Monday, 11 July 2016: 10:00
Location: Hörsaal 4C KS (Neues Institutsgebäude (NIG))
Oral Presentation
Seyed A. HOSSEINI FARADONBEH, The University of Newcastle, Australia
Lawrence SAHA, Sociology, Australian National University, Canberra, Australia
This paper defines and examines a new concept of ‘Critical Open-mindedness’ within an Australian context as a social-attitudinal collective phenomenon, This is in contrast to the popular social psychological notions of open-mindedness as a cognitive-personal attribute. Our main objective is to investigate the relationship between Cognitive Open-mindedness and Critical Open-mindedness. It draws on the data from the World Values Surveys (2005 and 2012) in Australia to operationalize both types of open-mindedness as composite indicators, composed of several dimensions. It then examines, using path analysis, the relationships of the two indicators on a number of mediating ideational, structural and behavioral determinants. Critical Open-mindedness is found to be more dependent on socio-economic factors than Cognitive Open-mindedness does. However, the former is significantly and positively determined by the latter, especially the Social Trust and Anti-authoritarian dimensions of it.
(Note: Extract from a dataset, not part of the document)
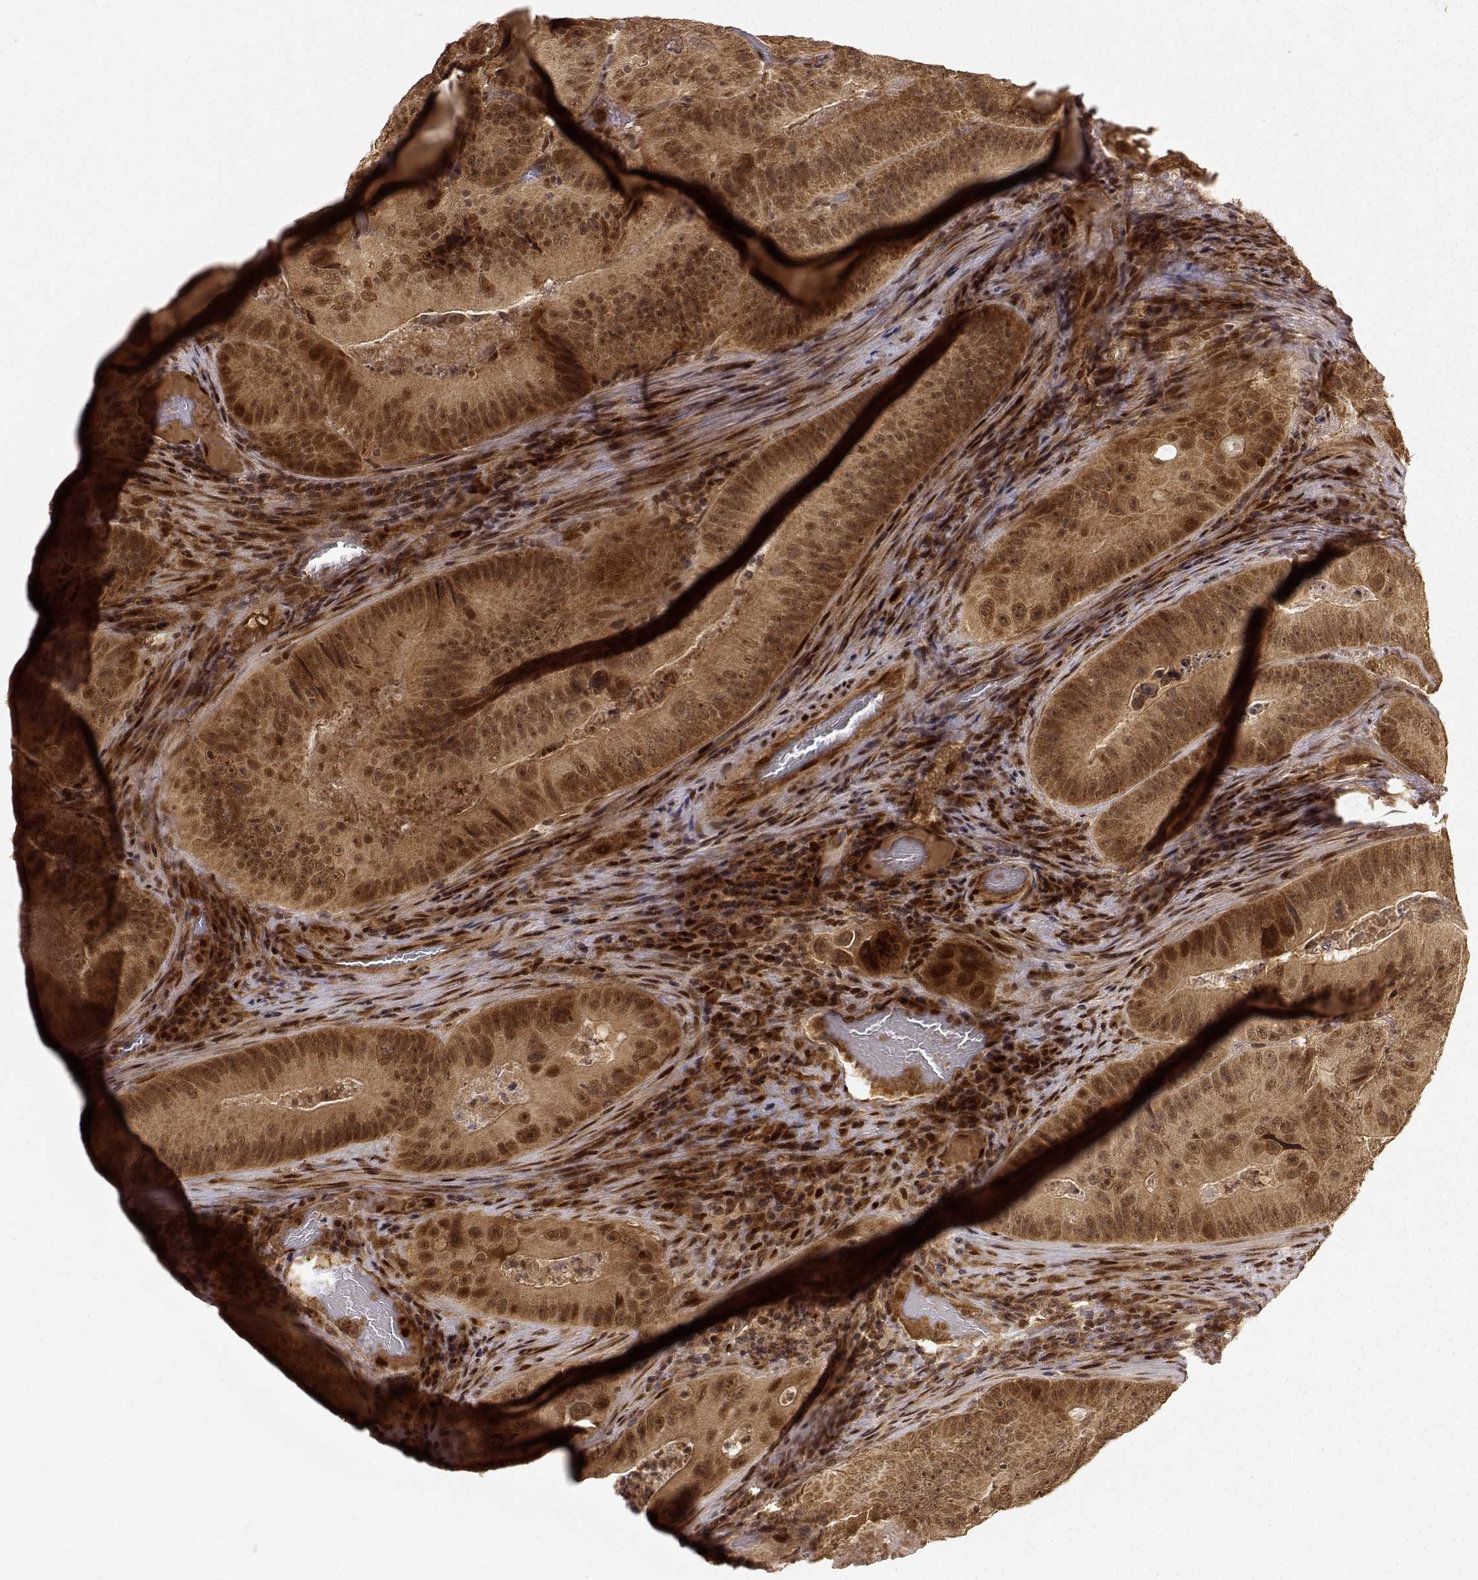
{"staining": {"intensity": "strong", "quantity": ">75%", "location": "cytoplasmic/membranous,nuclear"}, "tissue": "colorectal cancer", "cell_type": "Tumor cells", "image_type": "cancer", "snomed": [{"axis": "morphology", "description": "Adenocarcinoma, NOS"}, {"axis": "topography", "description": "Colon"}], "caption": "High-magnification brightfield microscopy of colorectal adenocarcinoma stained with DAB (brown) and counterstained with hematoxylin (blue). tumor cells exhibit strong cytoplasmic/membranous and nuclear expression is present in approximately>75% of cells. (DAB (3,3'-diaminobenzidine) IHC, brown staining for protein, blue staining for nuclei).", "gene": "MAEA", "patient": {"sex": "female", "age": 86}}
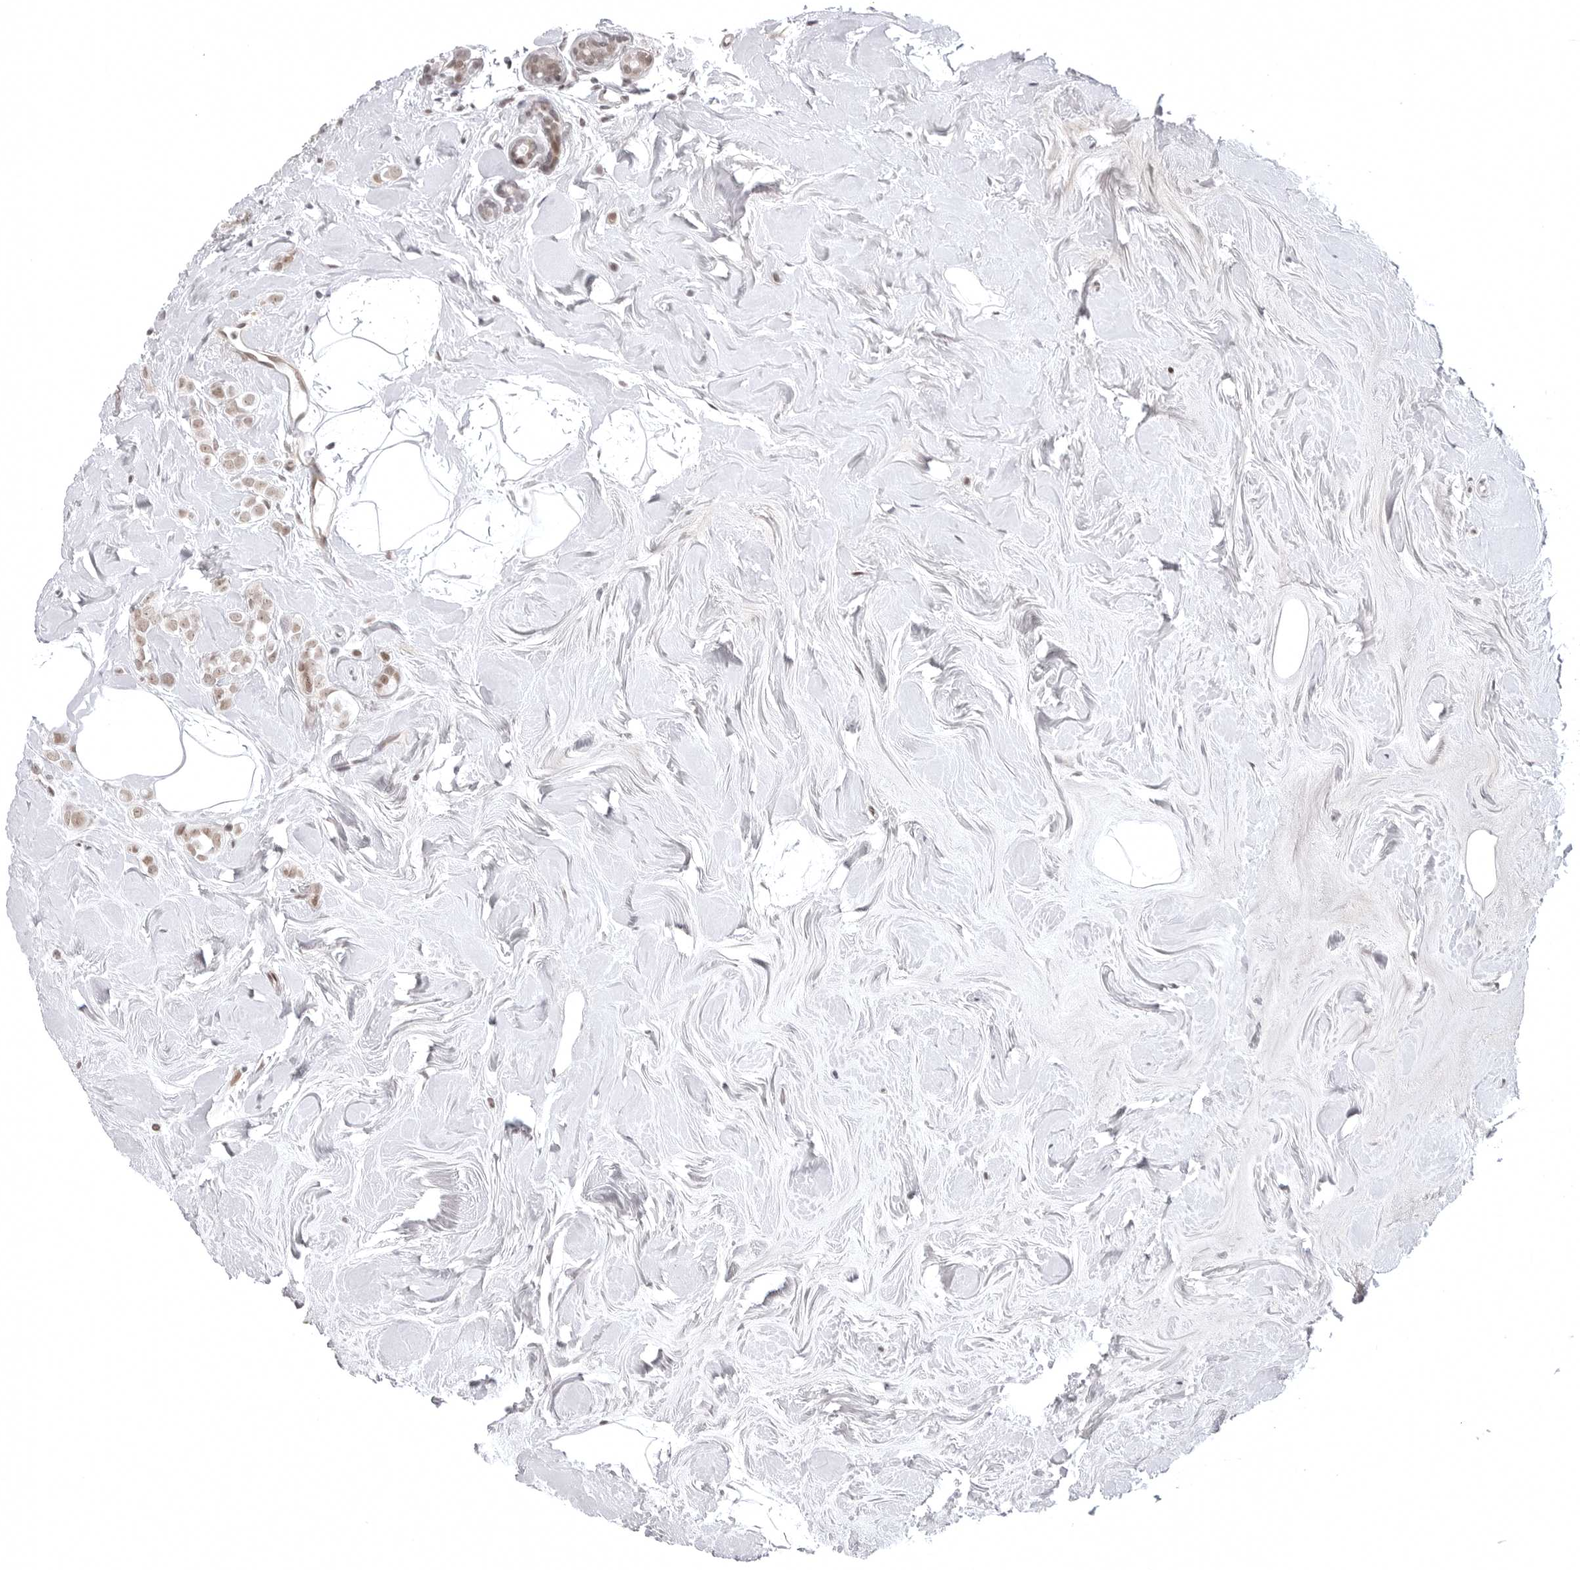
{"staining": {"intensity": "weak", "quantity": ">75%", "location": "nuclear"}, "tissue": "breast cancer", "cell_type": "Tumor cells", "image_type": "cancer", "snomed": [{"axis": "morphology", "description": "Lobular carcinoma"}, {"axis": "topography", "description": "Breast"}], "caption": "Weak nuclear expression for a protein is identified in approximately >75% of tumor cells of breast lobular carcinoma using immunohistochemistry (IHC).", "gene": "PHF3", "patient": {"sex": "female", "age": 47}}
Critical Open-mindedness is also significantly and positively associated with the individuals’ tendency towards the political left,  a cosmopolitan sense of belonging, a confidence in environmental organizations, higher levels of education (the most important structural factor), gender (being female), confidence in humanitarian organizations, interest in politics, experiencing discrimination, and independence at work. We discuss the implications and consequences of the lack of Critical Open-mindedness to our understanding of our behavior regarding a range of social issues, for example, the creation of “negative collective identities” and social divisions through intolerant behavior. In this context, we argue that the “social collective” acts as a determinant rather than the characteristics or quality of individuals. Finally, we consider potential policy measures for fostering a healthy critical open-mindedness in the context of an increasingly globalized multicultural environment.